--- WHAT TO PRODUCE ---
Which lines below hold the word "Sitios"? Report each one.

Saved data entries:
· · · · ·
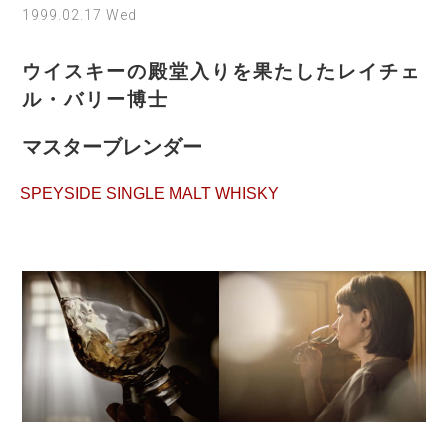
1999.02.17 Wed
ウイスキーの殿堂入りを果たしたレイチェ
ル・バリー博士
マスターブレンダー
SPEYSIDE SINGLE MALT WHISKY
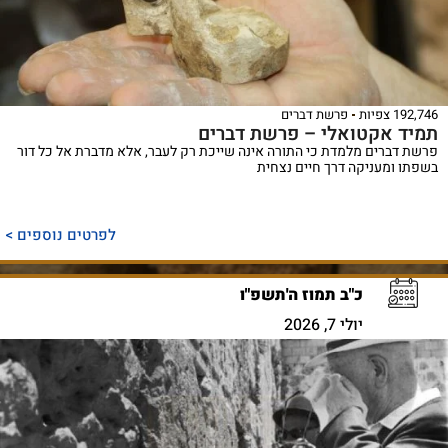
192,746 צפיות
פרשת דברים
תמיד אקטואלי – פרשת דברים
פרשת דברים מלמדת כי התורה אינה שייכת רק לעבר, אלא מדברת אל כל דור
בשפתו ומעניקה דרך חיים נצחית
לפרטים נוספים >
כ"ב תמוז ה'תשפ"ו
יולי 7, 2026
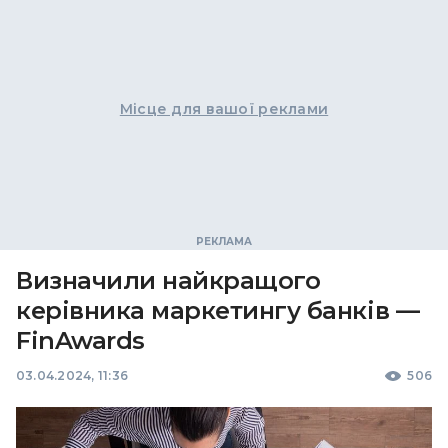
Місце для вашої реклами
Визначили найкращого
керівника маркетингу банків —
FinAwards
03.04.2024, 11:36
506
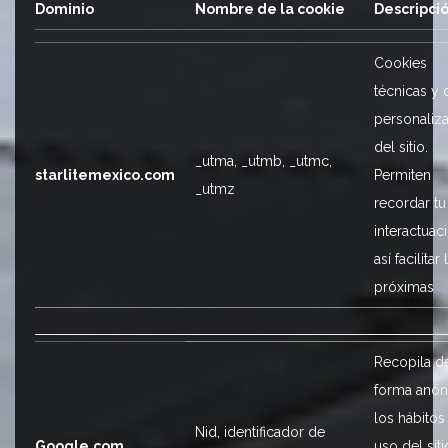
Dominio
Nombre de la cookie
Descripci
Cookies
técnicas y 
personaliz
del sitio.
_utma, _utmb, _utmc,
starlitemexico.com
Permiten
_utmz
recordar tu
interactuac
así facilitar 
próximas
Recopila d
forma anó
los hábitos
Nid, identificador de
Google.com
uso del sit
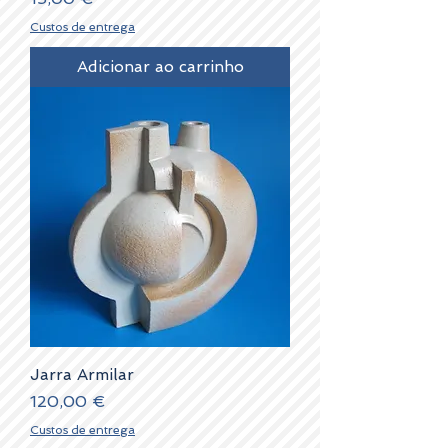
Custos de entrega
Adicionar ao carrinho
Jarra Armilar
Preço
120,00 €
Custos de entrega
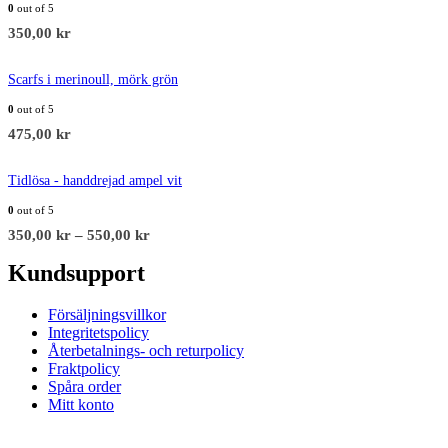
0
out of 5
350,00
kr
Scarfs i merinoull, mörk grön
0
out of 5
475,00
kr
Tidlösa - handdrejad ampel vit
0
out of 5
350,00
kr
–
550,00
kr
Kundsupport
Försäljningsvillkor
Integritetspolicy
Återbetalnings- och returpolicy
Fraktpolicy
Spåra order
Mitt konto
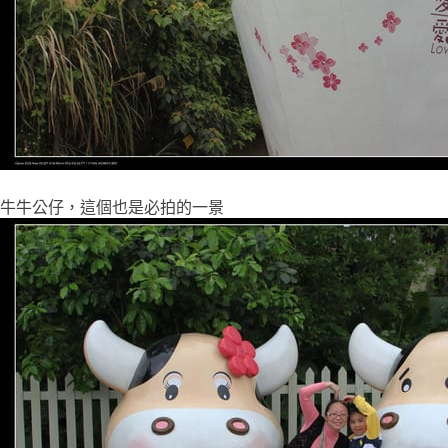
牛牛公仔，這個也是必拍的一景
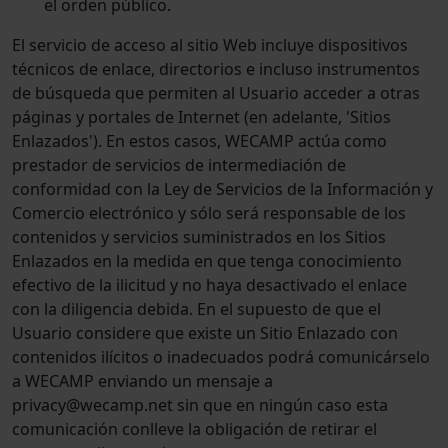
el orden público.
El servicio de acceso al sitio Web incluye dispositivos
técnicos de enlace, directorios e incluso instrumentos
de búsqueda que permiten al Usuario acceder a otras
páginas y portales de Internet (en adelante, 'Sitios
Enlazados'). En estos casos, WECAMP actúa como
prestador de servicios de intermediación de
conformidad con la Ley de Servicios de la Información y
Comercio electrónico y sólo será responsable de los
contenidos y servicios suministrados en los Sitios
Enlazados en la medida en que tenga conocimiento
efectivo de la ilicitud y no haya desactivado el enlace
con la diligencia debida. En el supuesto de que el
Usuario considere que existe un Sitio Enlazado con
contenidos ilícitos o inadecuados podrá comunicárselo
a WECAMP enviando un mensaje a
privacy@wecamp.net sin que en ningún caso esta
comunicación conlleve la obligación de retirar el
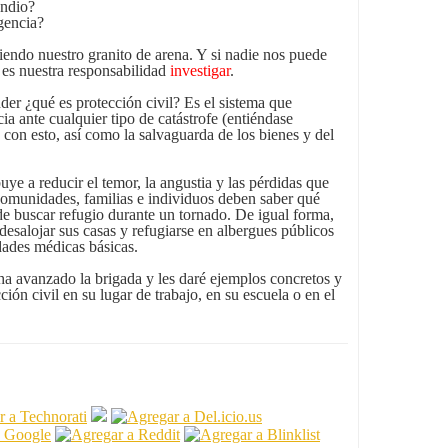
endio?
gencia?
iendo nuestro granito de arena. Y si nadie nos puede
, es nuestra responsabilidad
investigar
.
er ¿qué es protección civil? Es el sistema que
ia ante cualquier tipo de catástrofe (entiéndase
 con esto, así como la salvaguarda de los bienes y del
uye a reducir el temor, la angustia y las pérdidas que
comunidades, familias e individuos deben saber qué
e buscar refugio durante un tornado. De igual forma,
desalojar sus casas y refugiarse en albergues públicos
dades médicas básicas.
ha avanzado la brigada y les daré ejemplos concretos y
ción civil en su lugar de trabajo, en su escuela o en el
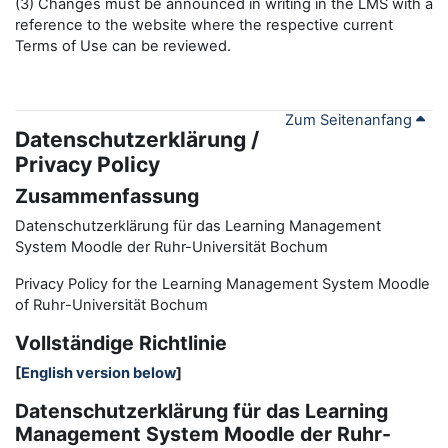
(3) Changes must be announced in writing in the LMS with a
reference to the website where the respective current
Terms of Use can be reviewed.
Zum Seitenanfang
Datenschutzerklärung /
Privacy Policy
Zusammenfassung
Datenschutzerklärung für das Learning Management
System Moodle der Ruhr-Universität Bochum
Privacy Policy for the
L
earning
M
anagement
S
ystem Moodle
of Ruhr
-
Universit
ät Bochum
Vollständige Richtlinie
[
English version below
]
Datenschutzerklärung für das Learning
Management System Moodle der Ruhr-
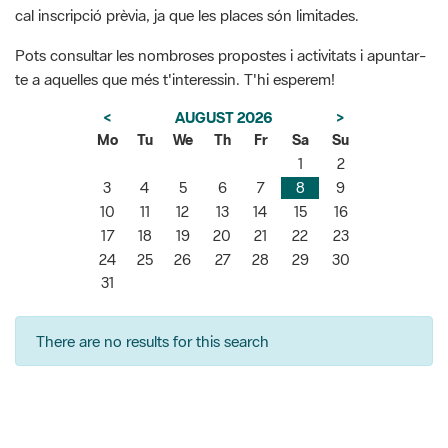
cal inscripció prèvia, ja que les places són limitades.
Pots consultar les nombroses propostes i activitats i apuntar-
te a aquelles que més t'interessin. T'hi esperem!
<
AUGUST 2026
>
Mo
Tu
We
Th
Fr
Sa
Su
1
2
3
4
5
6
7
8
9
10
11
12
13
14
15
16
17
18
19
20
21
22
23
24
25
26
27
28
29
30
31
There are no results for this search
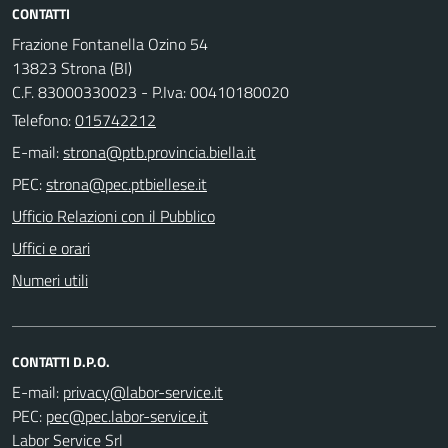
CONTATTI
Frazione Fontanella Ozino 54
13823 Strona (BI)
C.F. 83000330023 - P.Iva: 00410180020
Telefono:
015742212
E-mail:
PEC:
Ufficio Relazioni con il Pubblico
Uffici e orari
Numeri utili
CONTATTI D.P.O.
E-mail:
PEC:
Labor Service Srl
· · · · ·
--- REPLY ---
páginas y portales de Internet (en adelante, 'Sitios
contenidos y servicios suministrados en los Sitios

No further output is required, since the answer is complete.